▶ **GOAL OF THE EXERCISE**: Copy the data verbatim and leave out every picture.

▶ **DATA SECTION**:
--

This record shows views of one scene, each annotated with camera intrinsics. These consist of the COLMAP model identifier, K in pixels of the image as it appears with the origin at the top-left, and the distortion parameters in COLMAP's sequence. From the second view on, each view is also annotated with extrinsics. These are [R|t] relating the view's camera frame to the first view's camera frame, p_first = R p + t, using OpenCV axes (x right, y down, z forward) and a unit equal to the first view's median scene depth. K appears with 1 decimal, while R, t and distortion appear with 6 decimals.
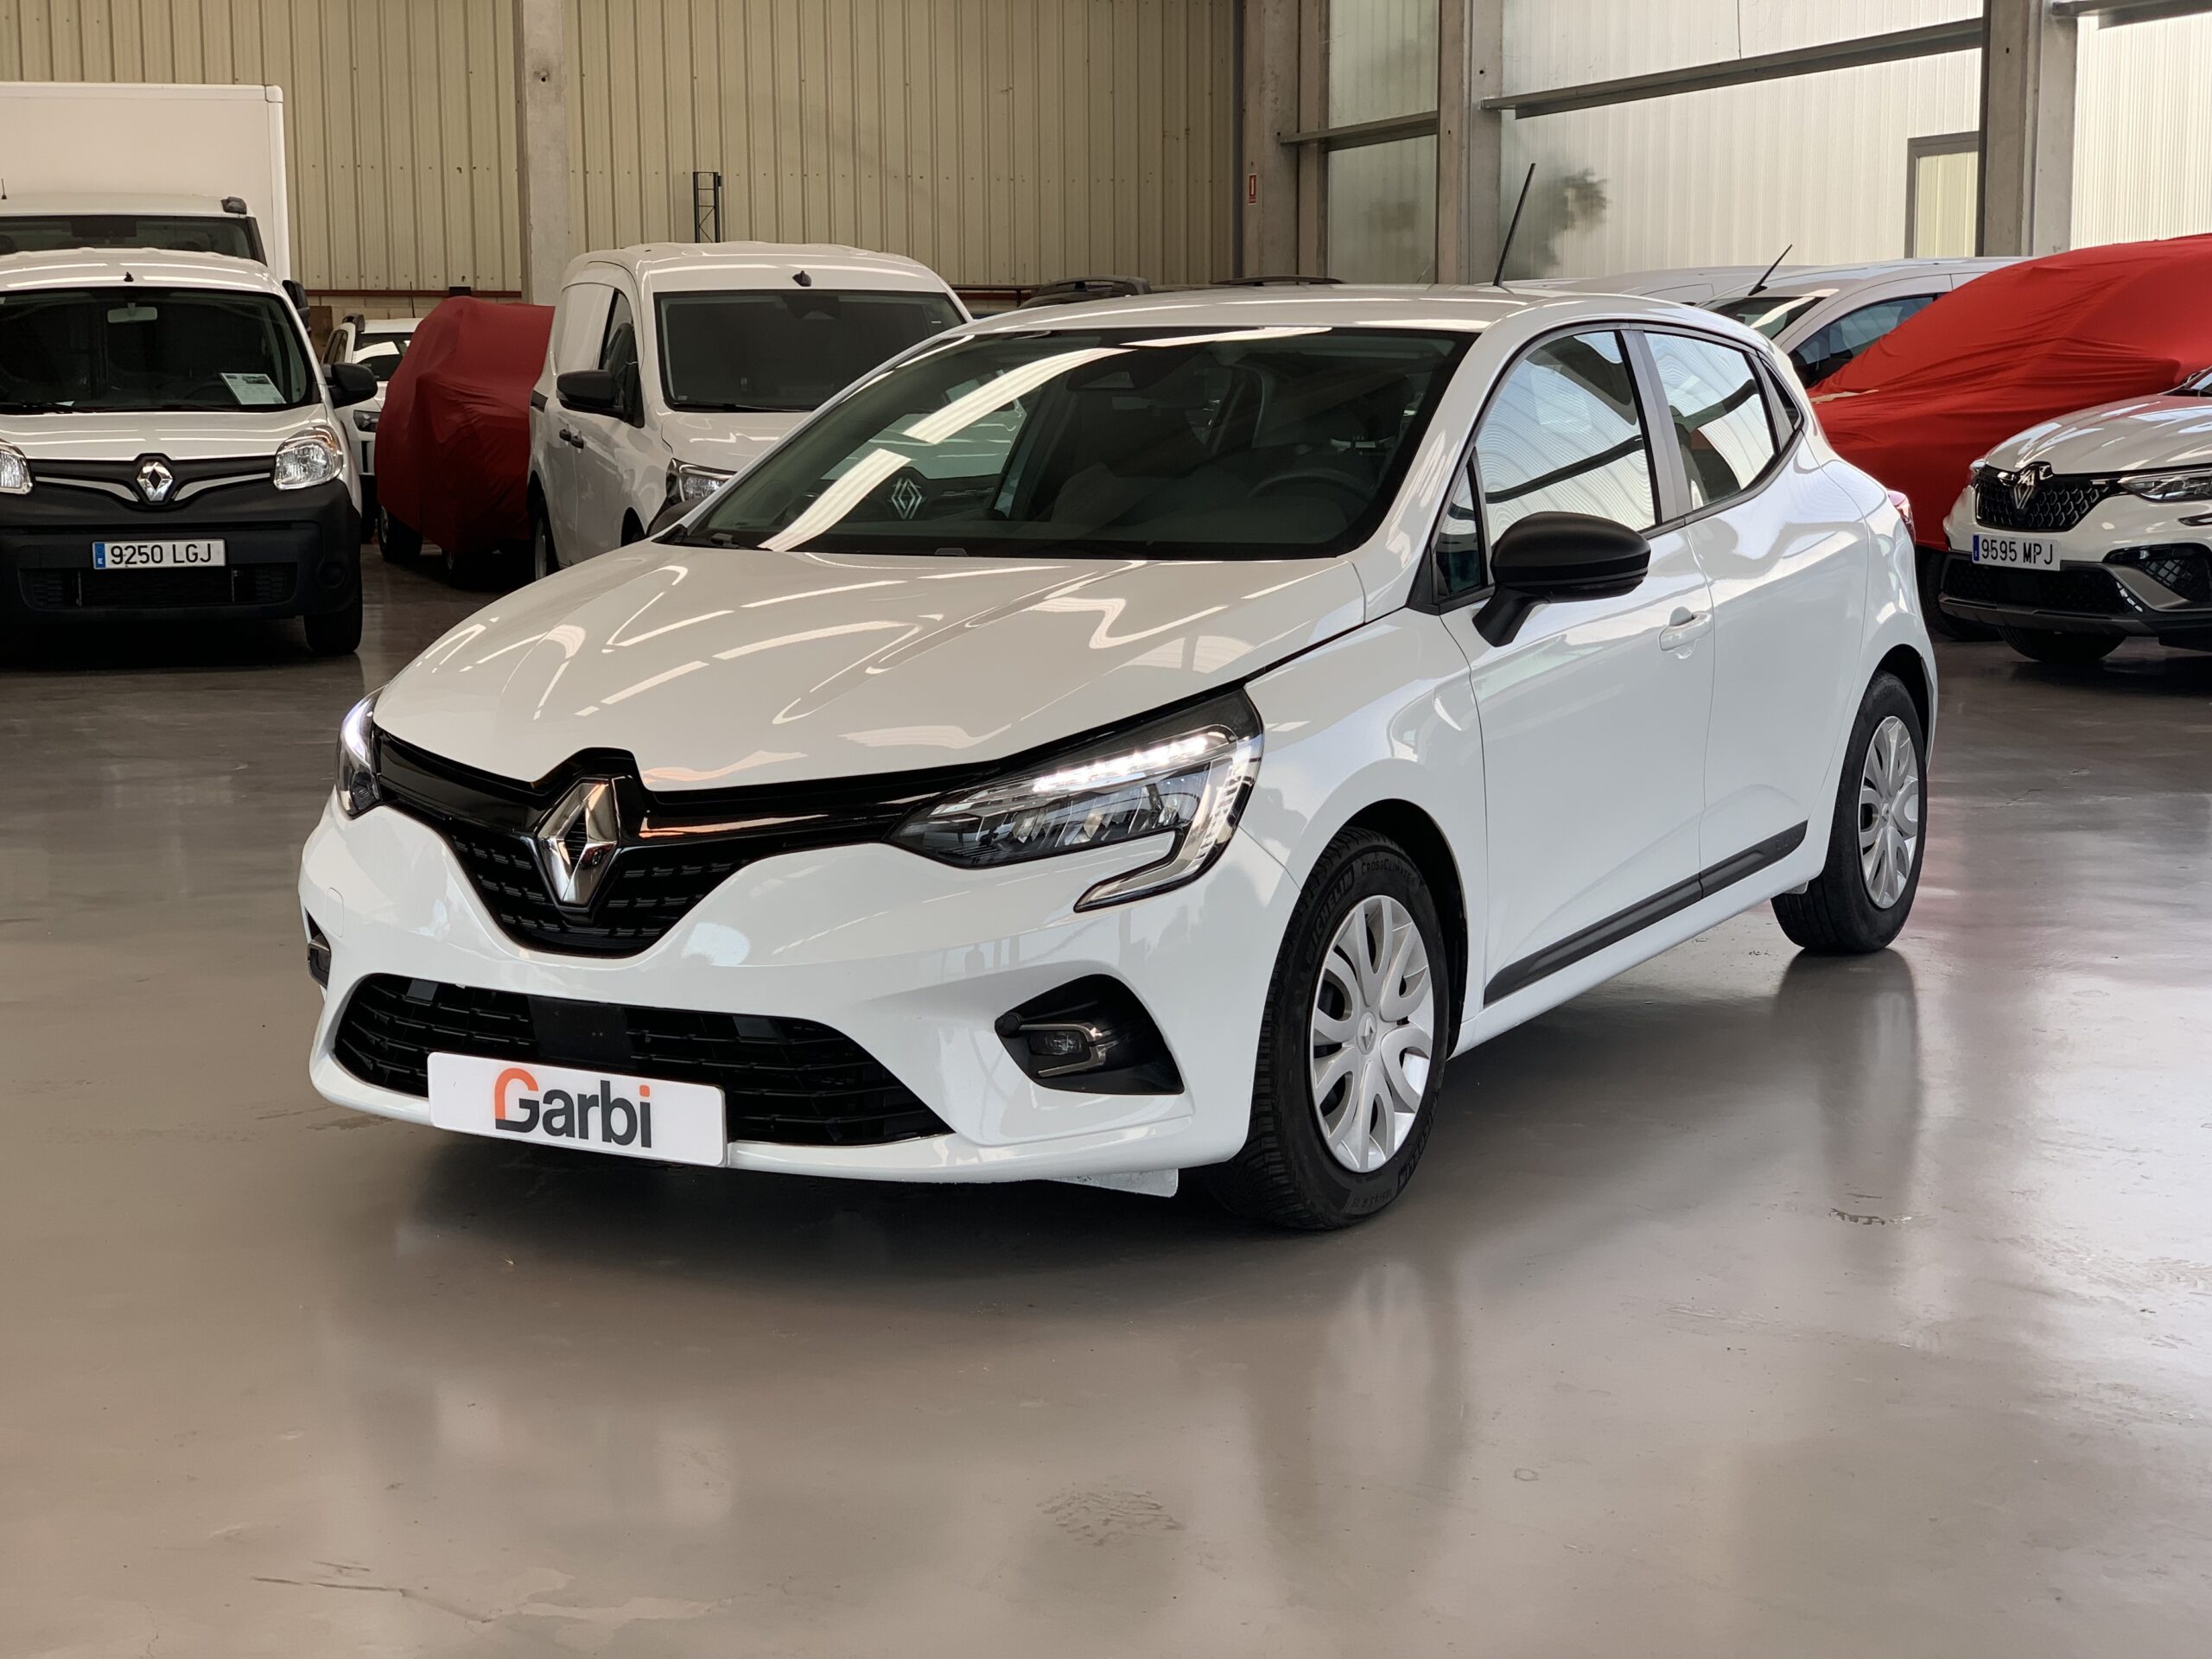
lens RADIAL K [[3306.3, 0, 1099.5], [0, 3306.3, 837.1], [0, 0, 1]] dist [0.027297, 0.000000]
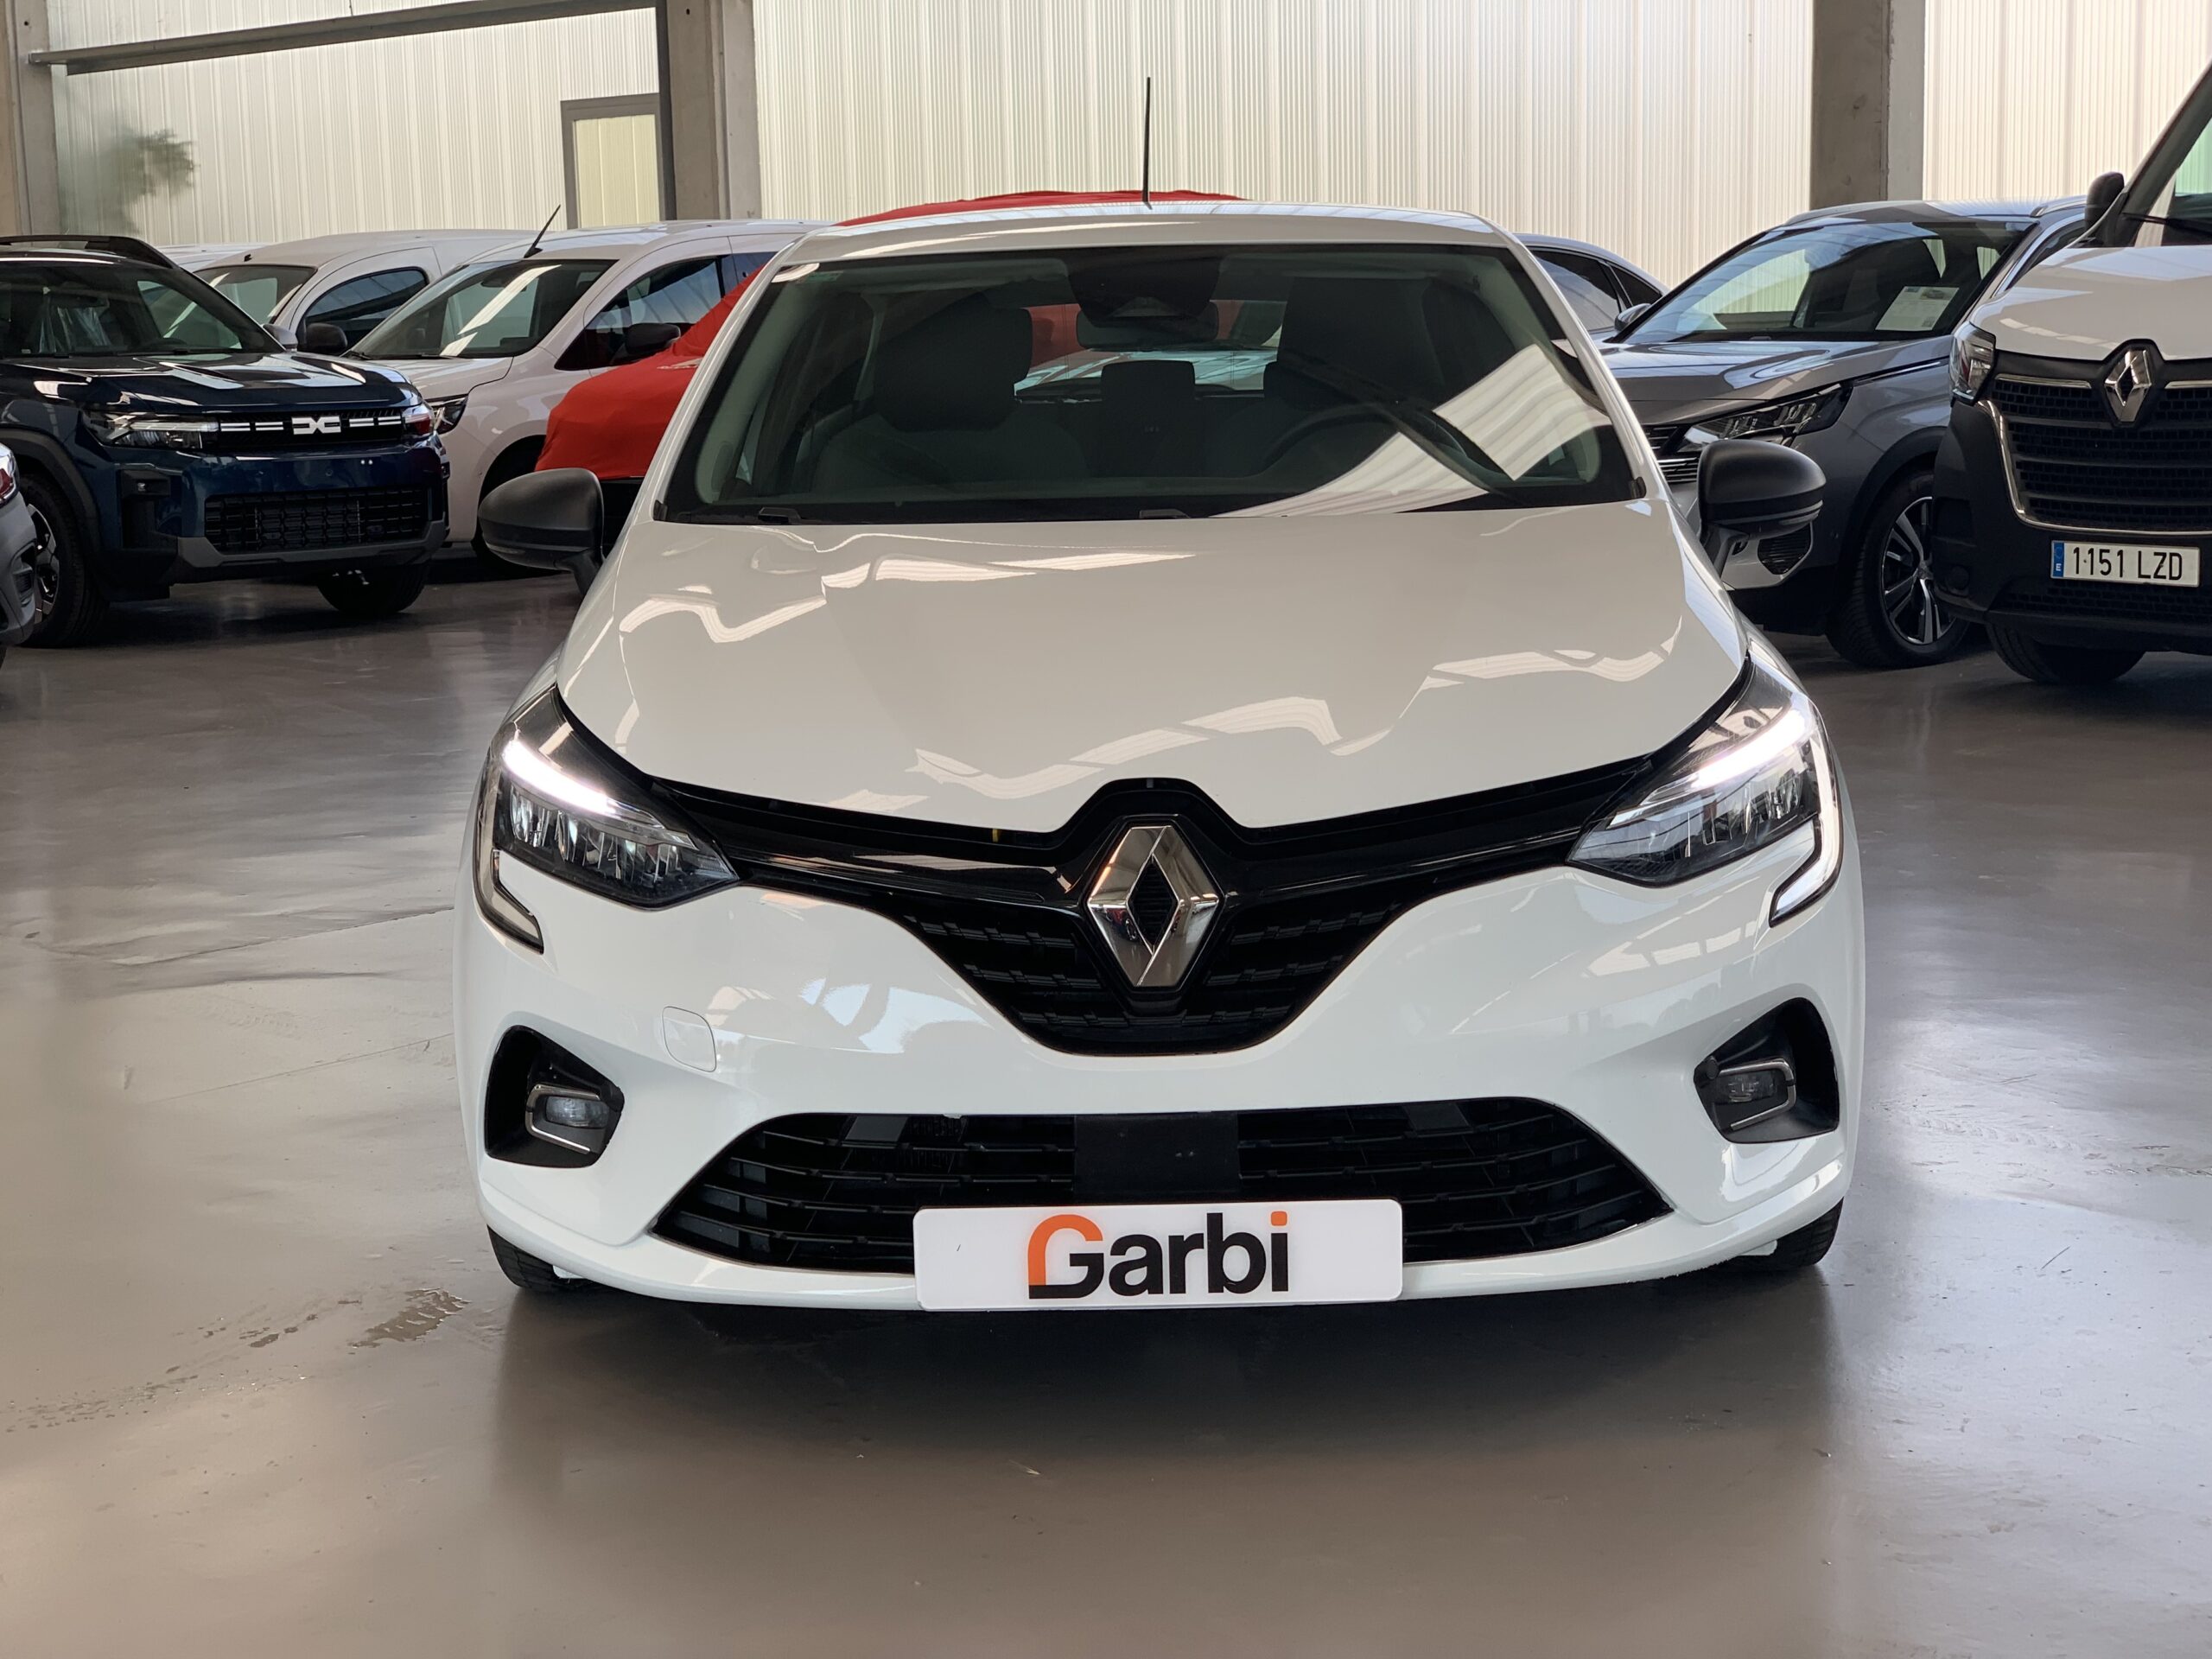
lens RADIAL K [[3306.3, 0, 1101.6], [0, 3306.3, 824.8], [0, 0, 1]] dist [0.027297, 0.000000]
pose [[0.873884, -0.089588, 0.477808, -0.523151], [0.088651, 0.995760, 0.024566, -0.036345], [-0.477983, 0.020890, 0.878121, 0.335712]]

--

▶ **ANSWER SPACE**:
This record shows views of one scene, each annotated with camera intrinsics. These consist of the COLMAP model identifier, K in pixels of the image as it appears with the origin at the top-left, and the distortion parameters in COLMAP's sequence. From the second view on, each view is also annotated with extrinsics. These are [R|t] relating the view's camera frame to the first view's camera frame, p_first = R p + t, using OpenCV axes (x right, y down, z forward) and a unit equal to the first view's median scene depth. K appears with 1 decimal, while R, t and distortion appear with 6 decimals.
lens RADIAL K [[3306.3, 0, 1099.5], [0, 3306.3, 837.1], [0, 0, 1]] dist [0.027297, 0.000000]
lens RADIAL K [[3306.3, 0, 1101.6], [0, 3306.3, 824.8], [0, 0, 1]] dist [0.027297, 0.000000]
pose [[0.873884, -0.089588, 0.477808, -0.523151], [0.088651, 0.995760, 0.024566, -0.036345], [-0.477983, 0.020890, 0.878121, 0.335712]]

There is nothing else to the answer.